There’s a tendency to dismiss Chinese institutional investors in New York as seekers of parking space. Slow and steady asset appreciation are the goals, observers say, rather than a big upside. Faced with a fraught economic environment back home, the Chinese just want to rest easy, it’s said, and their pillows of choice are trophy buildings.
While that’s still true when it comes to their investments in many parts of the U.S., the situation in Manhattan is now quite different: The Chinese are increasingly taking on luxury ground-up development projects, some of the most complex and risky bets in this town. And they’re doing it on their own terms.
Just look at SMI USA. The U.S. arm of Shanghai Municipal Investment, which is Shanghai’s largest state-owned enterprise, has made three massive bets in the city over the past year: It partnered with Ceruzzi Properties [TRDataCustom] to buy a development site at 520 Fifth Avenue for $325 million, and then teamed up again with them to buy the land under the Lipstick Building for $453 million. It also bought a $300 million equity stake in Gary Barnett’s Central Park Tower development. The Lipstick deal is a somewhat traditional long-term, cash-flow deal. The other two are anything but.

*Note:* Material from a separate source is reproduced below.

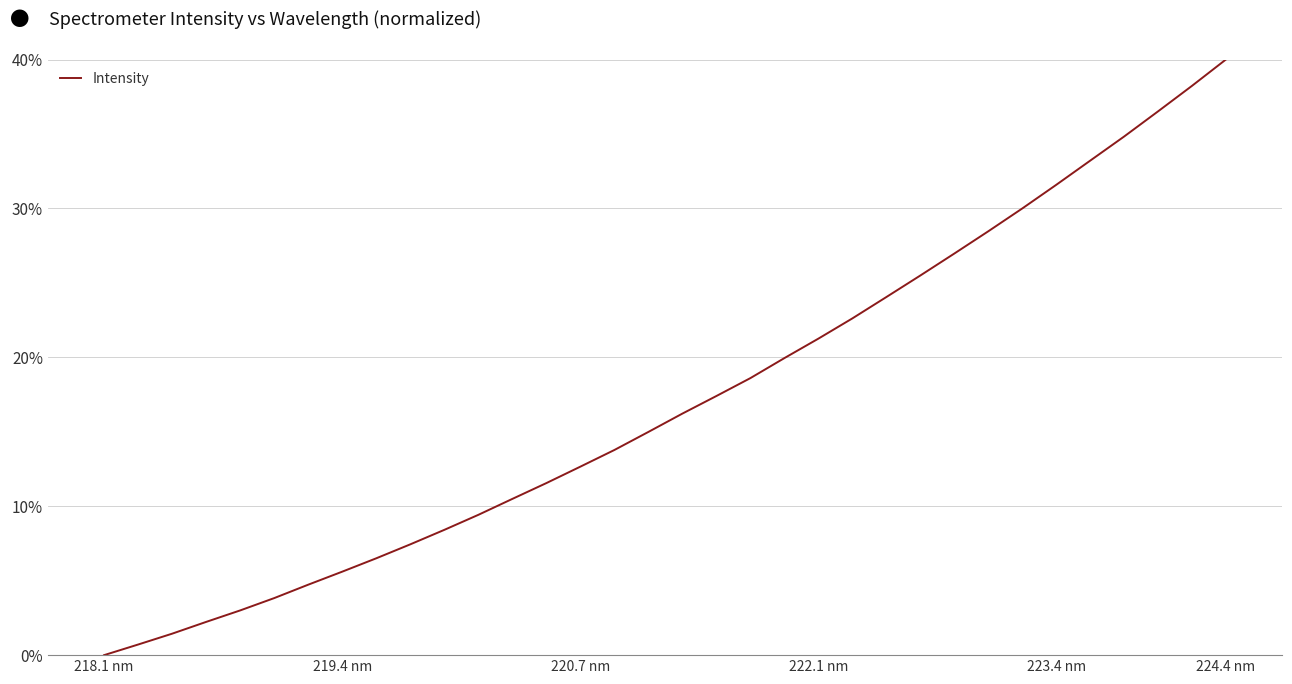

How many lines are shown in the chart?

1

At 520 Fifth, SMI plans to develop a $1 billion luxury condo project, likely with retail and a hotel component. It’s exactly the kind of venture that some local developers are shying away from, citing fears of oversupply and the difficulty of getting financing. And then there’s the Central Park Tower play: Barnett wants to take the crown back from 432 Park and build the tallest, glitziest residential building in the city, a sequel to One57. To a co-developer of the Shanghai Tower, the world’s second-tallest building, that likely sounded promising.
But SMI didn’t come easy — or cheap. Barnett has until July 31, 2017 to score a construction loan for the project, or he has to repay SMI with interest. If he can’t do that, he’ll be forced to sell the project. SMI will also receive monthly interest payments on its investment, according to Bloomberg, and must be consulted for major decisions on the project.
“It used to be that equity investors would take less control and less guarantees and share a bigger part of the upside,” One Ha’am’s Ori Eisenberg told Bloomberg. “Here, it’s the opposite.”
Kuafu Properties, which is backed by Chinese money, has spent over $750 million on a handful of properties, many of them development sites. At Hudson Rise, its mixed-use development on the Far West Side, Kuafu’s battles with its co-developers have delayed the project repeatedly. And though it paid a whopping $300 million for an East 60th Street assemblage with plans for a large condo tower, it will now wait until the music starts again. “We acquired that asset with the next cycle in mind,” Stephen Muller, the company’s chief investment officer, said in April. “And so, we levered accordingly.”
SMI’s hard bargain with Extell and Kuafu’s willingness to take on partners and play the waiting game suggest a new breed of Chinese investor in New York: Willing to embrace the risk of building in Manhattan, but ready to do battle if it comes down to that.